Tuesday 31st May 2011

London Wildlife Trust is holding a city-wide survey to record sightings of the globally threatened stag beetle

We need Londoners to let us know if they see one of these magnificent beetles over the next few months to help us understand more about their distribution across London and to improve current conservation methods. Go to to find out how to identify and record a stag beetle sighting and get advice on how to build a stag beetle loggery.

The survey was launched at Crane Park Island Nature Reserve, Richmond, on Stag Beetle Sunday 29 May at 11am.

London is a ‘hotspot’ for stag beetle and is nationally significant for the population it supports; the capital’s stag beetles are vulnerable and need our help. The stag beetle has been recorded in most London boroughs, but like many Londoners is particularly loyal to certain areas and is more common in south and west London where it is found in areas like Beckenham, Dulwich, Wandsworth and Richmond. While it is rarely spotted in central London, probably because there are few appropriate habitats, researchers are puzzled as to why sightings have been so few in north-west and north-east London.

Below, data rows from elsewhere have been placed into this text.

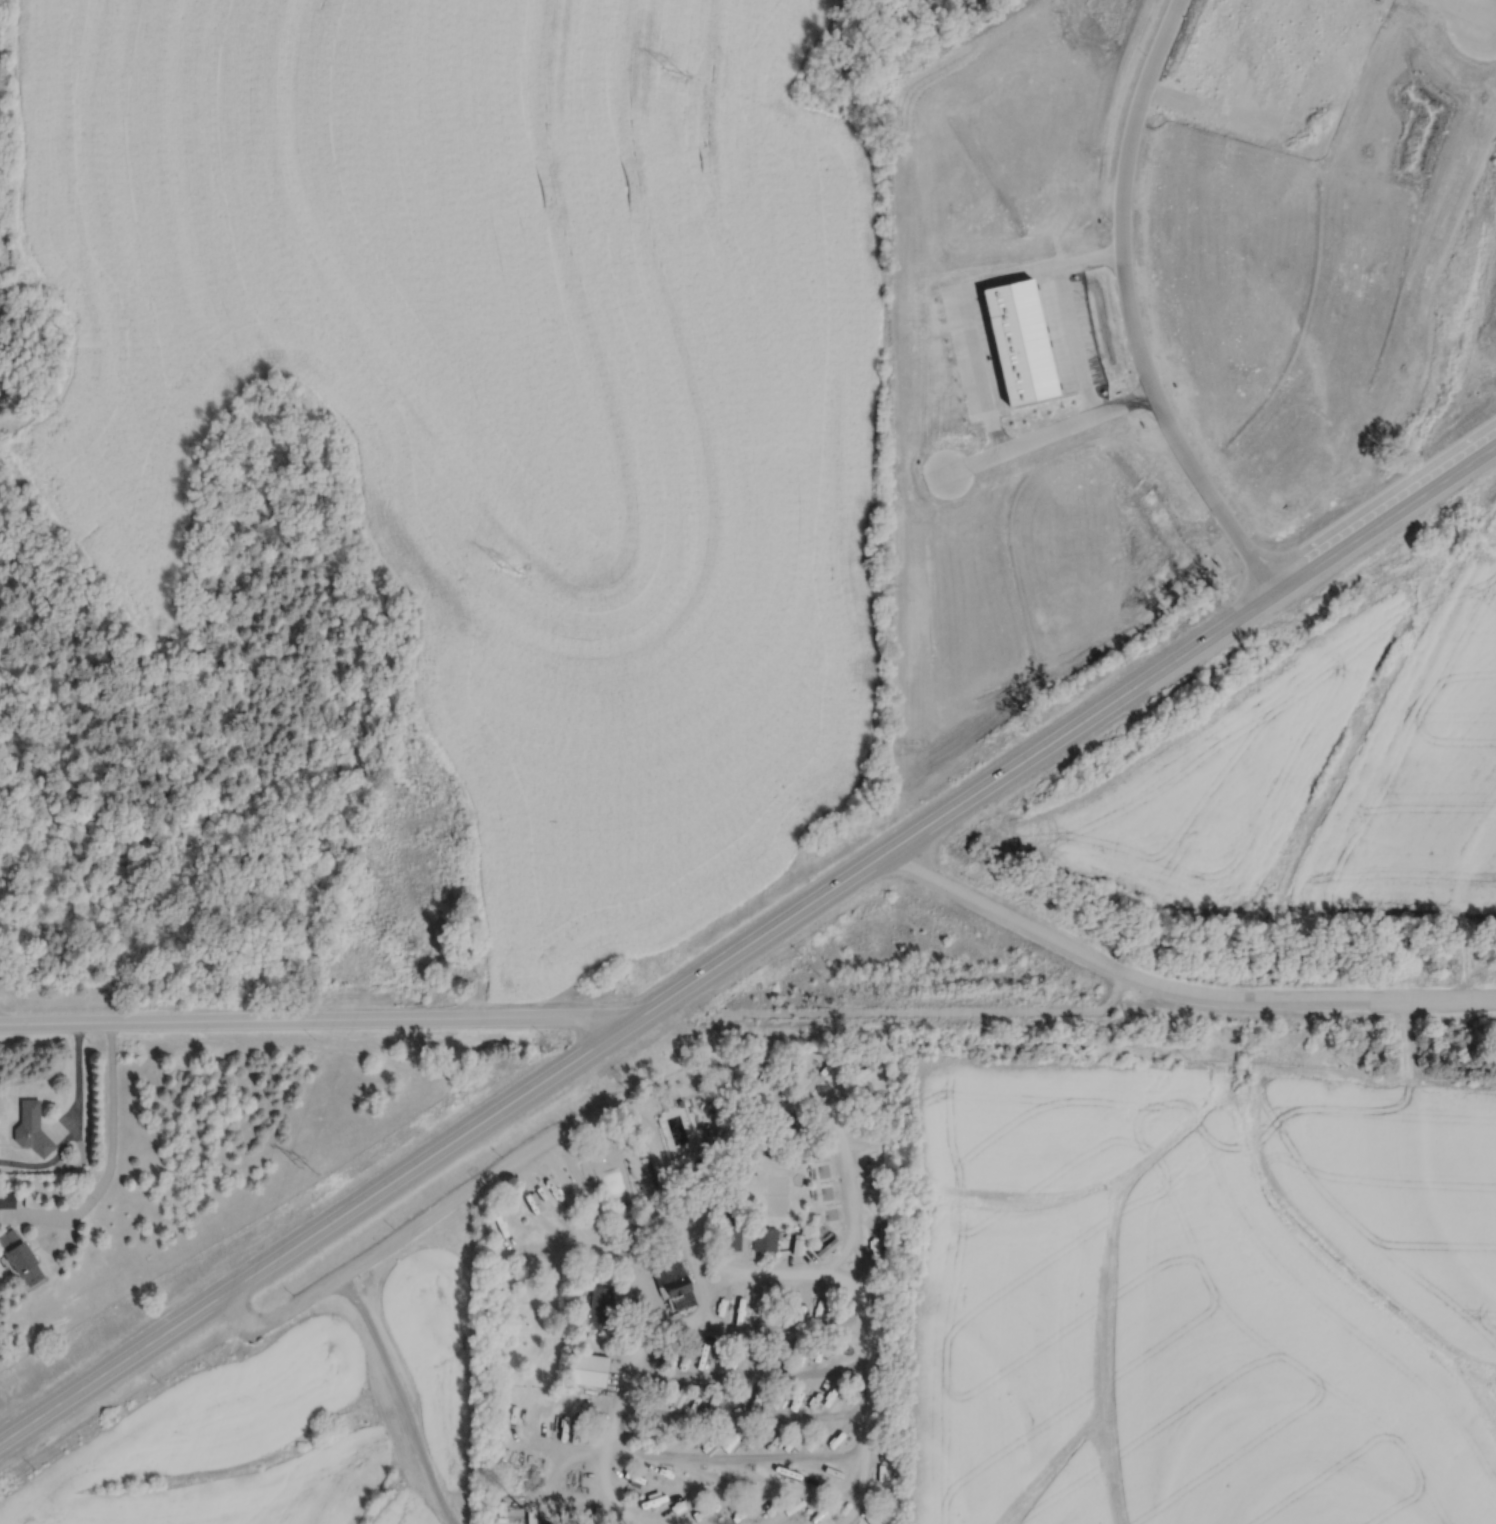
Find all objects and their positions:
road: (1469, 6)
power tower: (674, 75)
road: (1129, 309)
road: (1048, 429)
power tower: (511, 567)
road: (1005, 914)
road: (748, 945)
road: (1111, 994)
road: (1307, 998)
road: (905, 1011)
road: (3, 1027)
road: (320, 1027)
road: (79, 1096)
road: (807, 1109)
road: (114, 1132)
road: (547, 1146)
power tower: (306, 1178)
building: (7, 1198)
road: (46, 1226)
road: (573, 1229)
building: (732, 1239)
building: (765, 1239)
building: (795, 1243)
building: (19, 1258)
building: (271, 1265)
road: (862, 1268)
building: (680, 1295)
road: (870, 1305)
building: (600, 1307)
road: (279, 1322)
road: (759, 1334)
building: (588, 1369)
road: (753, 1380)
building: (679, 1394)
building: (757, 1398)
road: (624, 1401)
building: (736, 1401)
road: (400, 1402)
road: (746, 1419)
building: (770, 1442)
road: (738, 1458)
building: (754, 1474)
road: (736, 1492)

Mathew Frith Deputy CEO of London Wildlife Trust, says:

"These are magnificent and important insects, critical players in the recycling of dead wood into new soil. We urgently need an up-to-date estimate of the numbers of stag beetles in London so we can understand where they are flourishing and where they are doing less well. We’re also asking people to tell us whether they have seen species like cat, fox or magpie near the beetle. With this information, we can help improve conservation measures across London and help protect this fascinating beetle for the future."

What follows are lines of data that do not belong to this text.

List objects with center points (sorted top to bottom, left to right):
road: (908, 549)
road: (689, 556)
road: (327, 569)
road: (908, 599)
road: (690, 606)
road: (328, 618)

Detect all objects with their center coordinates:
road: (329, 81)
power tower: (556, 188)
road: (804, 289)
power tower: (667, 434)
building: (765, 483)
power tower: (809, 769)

Stag beetles are rapidly declining across Europe, mainly as a result of the destruction of dead wood, and tidying up of parks and greenspaces. The larvae live in dead wood for up to seven years while they are maturing, and may also be inadvertently destroyed in the belief that they are pests. In urban areas traffic, feet, cats and other predators also have a detrimental impact.

How to spot a stag beetle:

• You are most likely to find a stag beetle near or on dead wood
• It’s between 5cm and 8cm long
• It’s got large antler shaped jaws
• The male’s jaws are very large
• The female’s jaws are smaller but more powerful
• Adults emerge from the soil beneath logs or tree stumps from mid-May til late July
• Males emerge are seen flying on sultry summer evenings an hour or two before dusk

We need Londoners to let us know if they see one of these magnificent beetles

How to create a log pile in your garden to help stag beetles:

• A stag beetle needs dead wood to complete its lifecycle. By creating a log pile in your garden, you are providing just the right habitat to help stag beetles. They like all sorts of wood, especially oak but also ash, elm, sycamore, lime, hornbeam, apple, cherry and even some garden trees varieties.

Large logs (10-50cm diameter) of hardwood (eg oak, beech, sycamore, ash) with bark still attached sunk c60cm into the ground, in partially shaded areas.

• Stage beetles lay eggs underground by logs or stumps of dead trees and the larva (or grub) will spend up to seven years inside slowly growing in size. The larvae don’t eat the wood of live trees and shrubs and so are not a pest. Rather, they are an important decay agent, helping to return the minerals of dead plant material to the soil.